The trust is administered for the sole benefit of members of Person B's family.

The trustee of the family trust acquired shares in the company before 20 September 1985, pre-CGT, and the CGT asset in question, the land was acquired by the company pre-CGT. The family trust holds more than 50% of the shares in the company, thereby holding more than 50% indirect interest in the land. Due to the narrow definition of beneficiary under the trust Deed, distributions made outside the family has not been possible since the family trust was created. There has not been any amendment to the trust Deed to add members of a new family as beneficiaries.

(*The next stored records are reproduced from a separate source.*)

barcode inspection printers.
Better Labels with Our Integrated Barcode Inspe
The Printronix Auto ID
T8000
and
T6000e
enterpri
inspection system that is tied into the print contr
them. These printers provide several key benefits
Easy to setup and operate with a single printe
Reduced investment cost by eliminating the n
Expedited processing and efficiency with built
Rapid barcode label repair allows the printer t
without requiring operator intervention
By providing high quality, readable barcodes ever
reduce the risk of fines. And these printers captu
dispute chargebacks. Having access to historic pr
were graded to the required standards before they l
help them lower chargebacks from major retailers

As such, the Commissioner is satisfied, or thinks it reasonable to assume, that at all times on and after 20 September 1985 and before the disposal of the land, majority underlying interests in the land were had by ultimate owners who had majority interest in the land immediately before that day under subsection 149-30(2) of the ITAA 1997.

As the Commissioner is satisfied under subsection 149-30(2) of the ITAA 1997 that the majority underlying interests in the land have been maintained throughout the ownership period prior to its disposal in July 2021, any capital gain or capital loss made on the disposal of the land is disregarded under paragraph 104-10(5)(a) of the ITAA 1997.